■ Assignment
Search the records below for "Addendum" and copy every line it turns up in.

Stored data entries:

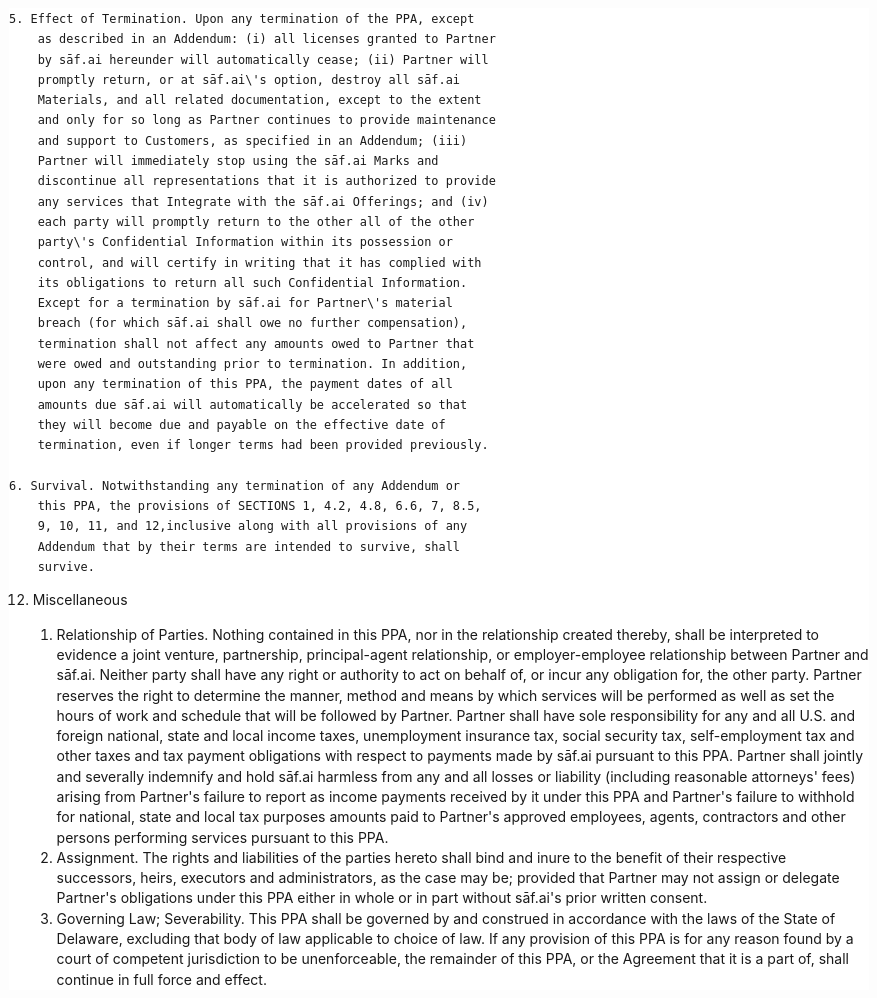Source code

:     5. Effect of Termination. Upon any termination of the PPA, except
        as described in an Addendum: (i) all licenses granted to Partner
        by sāf.ai hereunder will automatically cease; (ii) Partner will
        promptly return, or at sāf.ai\'s option, destroy all sāf.ai
        Materials, and all related documentation, except to the extent
        and only for so long as Partner continues to provide maintenance
        and support to Customers, as specified in an Addendum; (iii)
        Partner will immediately stop using the sāf.ai Marks and
        discontinue all representations that it is authorized to provide
        any services that Integrate with the sāf.ai Offerings; and (iv)
        each party will promptly return to the other all of the other
        party\'s Confidential Information within its possession or
        control, and will certify in writing that it has complied with
        its obligations to return all such Confidential Information.
        Except for a termination by sāf.ai for Partner\'s material
        breach (for which sāf.ai shall owe no further compensation),
        termination shall not affect any amounts owed to Partner that
        were owed and outstanding prior to termination. In addition,
        upon any termination of this PPA, the payment dates of all
        amounts due sāf.ai will automatically be accelerated so that
        they will become due and payable on the effective date of
        termination, even if longer terms had been provided previously.

    6. Survival. Notwithstanding any termination of any Addendum or
        this PPA, the provisions of SECTIONS 1, 4.2, 4.8, 6.6, 7, 8.5,
        9, 10, 11, and 12,inclusive along with all provisions of any
        Addendum that by their terms are intended to survive, shall
        survive.

12. Miscellaneous

    1. Relationship of Parties. Nothing contained in this PPA, nor in
        the relationship created thereby, shall be interpreted to
        evidence a joint venture, partnership, principal-agent
        relationship, or employer-employee relationship between Partner
        and sāf.ai. Neither party shall have any right or authority to
        act on behalf of, or incur any obligation for, the other party.
        Partner reserves the right to determine the manner, method and
        means by which services will be performed as well as set the
        hours of work and schedule that will be followed by Partner.
        Partner shall have sole responsibility for any and all U.S. and
        foreign national, state and local income taxes, unemployment
        insurance tax, social security tax, self-employment tax and
        other taxes and tax payment obligations with respect to payments
        made by sāf.ai pursuant to this PPA. Partner shall jointly and
        severally indemnify and hold sāf.ai harmless from any and all
        losses or liability (including reasonable attorneys\' fees)
        arising from Partner\'s failure to report as income payments
        received by it under this PPA and Partner\'s failure to withhold
        for national, state and local tax purposes amounts paid to
        Partner\'s approved employees, agents, contractors and other
        persons performing services pursuant to this PPA.
    2. Assignment. The rights and liabilities of the parties hereto
        shall bind and inure to the benefit of their respective
        successors, heirs, executors and administrators, as the case may
        be; provided that Partner may not assign or delegate Partner\'s
        obligations under this PPA either in whole or in part without
        sāf.ai\'s prior written consent.
    3. Governing Law; Severability. This PPA shall be governed by and
        construed in accordance with the laws of the State of Delaware,
        excluding that body of law applicable to choice of law. If any
        provision of this PPA is for any reason found by a court of
        competent jurisdiction to be unenforceable, the remainder of
        this PPA, or the Agreement that it is a part of, shall continue
        in full force and effect.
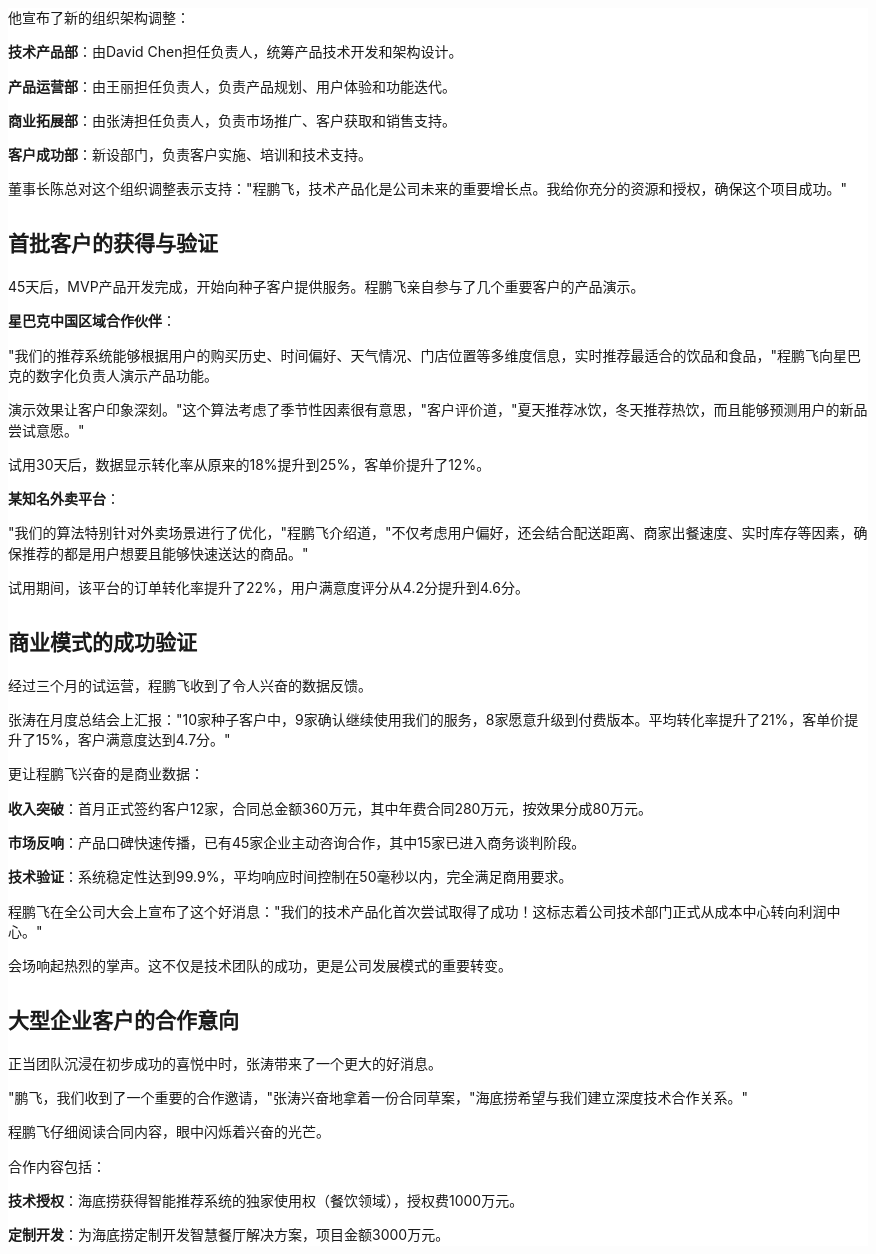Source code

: 他宣布了新的组织架构调整：

**技术产品部**：由David Chen担任负责人，统筹产品技术开发和架构设计。

**产品运营部**：由王丽担任负责人，负责产品规划、用户体验和功能迭代。

**商业拓展部**：由张涛担任负责人，负责市场推广、客户获取和销售支持。

**客户成功部**：新设部门，负责客户实施、培训和技术支持。

董事长陈总对这个组织调整表示支持："程鹏飞，技术产品化是公司未来的重要增长点。我给你充分的资源和授权，确保这个项目成功。"

## 首批客户的获得与验证

45天后，MVP产品开发完成，开始向种子客户提供服务。程鹏飞亲自参与了几个重要客户的产品演示。

**星巴克中国区域合作伙伴**：

"我们的推荐系统能够根据用户的购买历史、时间偏好、天气情况、门店位置等多维度信息，实时推荐最适合的饮品和食品，"程鹏飞向星巴克的数字化负责人演示产品功能。

演示效果让客户印象深刻。"这个算法考虑了季节性因素很有意思，"客户评价道，"夏天推荐冰饮，冬天推荐热饮，而且能够预测用户的新品尝试意愿。"

试用30天后，数据显示转化率从原来的18%提升到25%，客单价提升了12%。

**某知名外卖平台**：

"我们的算法特别针对外卖场景进行了优化，"程鹏飞介绍道，"不仅考虑用户偏好，还会结合配送距离、商家出餐速度、实时库存等因素，确保推荐的都是用户想要且能够快速送达的商品。"

试用期间，该平台的订单转化率提升了22%，用户满意度评分从4.2分提升到4.6分。

## 商业模式的成功验证

经过三个月的试运营，程鹏飞收到了令人兴奋的数据反馈。

张涛在月度总结会上汇报："10家种子客户中，9家确认继续使用我们的服务，8家愿意升级到付费版本。平均转化率提升了21%，客单价提升了15%，客户满意度达到4.7分。"

更让程鹏飞兴奋的是商业数据：

**收入突破**：首月正式签约客户12家，合同总金额360万元，其中年费合同280万元，按效果分成80万元。

**市场反响**：产品口碑快速传播，已有45家企业主动咨询合作，其中15家已进入商务谈判阶段。

**技术验证**：系统稳定性达到99.9%，平均响应时间控制在50毫秒以内，完全满足商用要求。

程鹏飞在全公司大会上宣布了这个好消息："我们的技术产品化首次尝试取得了成功！这标志着公司技术部门正式从成本中心转向利润中心。"

会场响起热烈的掌声。这不仅是技术团队的成功，更是公司发展模式的重要转变。

## 大型企业客户的合作意向

正当团队沉浸在初步成功的喜悦中时，张涛带来了一个更大的好消息。

"鹏飞，我们收到了一个重要的合作邀请，"张涛兴奋地拿着一份合同草案，"海底捞希望与我们建立深度技术合作关系。"

程鹏飞仔细阅读合同内容，眼中闪烁着兴奋的光芒。

合作内容包括：

**技术授权**：海底捞获得智能推荐系统的独家使用权（餐饮领域），授权费1000万元。

**定制开发**：为海底捞定制开发智慧餐厅解决方案，项目金额3000万元。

■ Result
        as described in an Addendum: (i) all licenses granted to Partner
        and support to Customers, as specified in an Addendum; (iii)
    6. Survival. Notwithstanding any termination of any Addendum or
        Addendum that by their terms are intended to survive, shall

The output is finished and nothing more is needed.